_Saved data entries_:
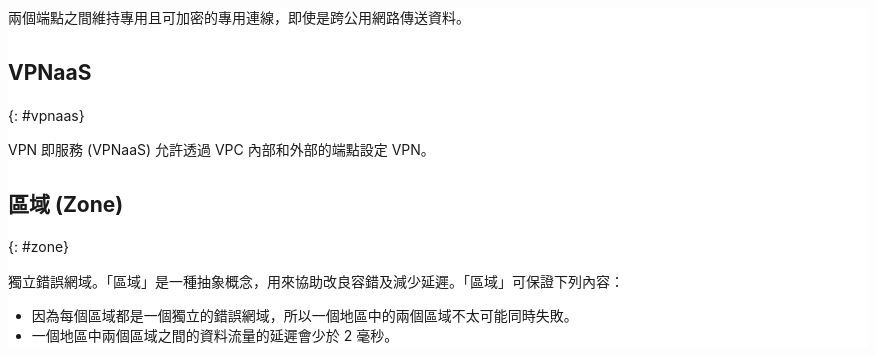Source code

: 兩個端點之間維持專用且可加密的專用連線，即使是跨公用網路傳送資料。

## VPNaaS
{: #vpnaas}

VPN 即服務 (VPNaaS) 允許透過 VPC 內部和外部的端點設定 VPN。

## 區域 (Zone)
{: #zone}

獨立錯誤網域。「區域」是一種抽象概念，用來協助改良容錯及減少延遲。「區域」可保證下列內容：

 * 因為每個區域都是一個獨立的錯誤網域，所以一個地區中的兩個區域不太可能同時失敗。
 * 一個地區中兩個區域之間的資料流量的延遲會少於 2 毫秒。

_Instructions for the task_:
Could the entries above be printed again exactly, apart from the pictures?

_Task answer_:
Source code

: 兩個端點之間維持專用且可加密的專用連線，即使是跨公用網路傳送資料。

## VPNaaS
{: #vpnaas}

VPN 即服務 (VPNaaS) 允許透過 VPC 內部和外部的端點設定 VPN。

## 區域 (Zone)
{: #zone}

獨立錯誤網域。「區域」是一種抽象概念，用來協助改良容錯及減少延遲。「區域」可保證下列內容：

 * 因為每個區域都是一個獨立的錯誤網域，所以一個地區中的兩個區域不太可能同時失敗。
 * 一個地區中兩個區域之間的資料流量的延遲會少於 2 毫秒。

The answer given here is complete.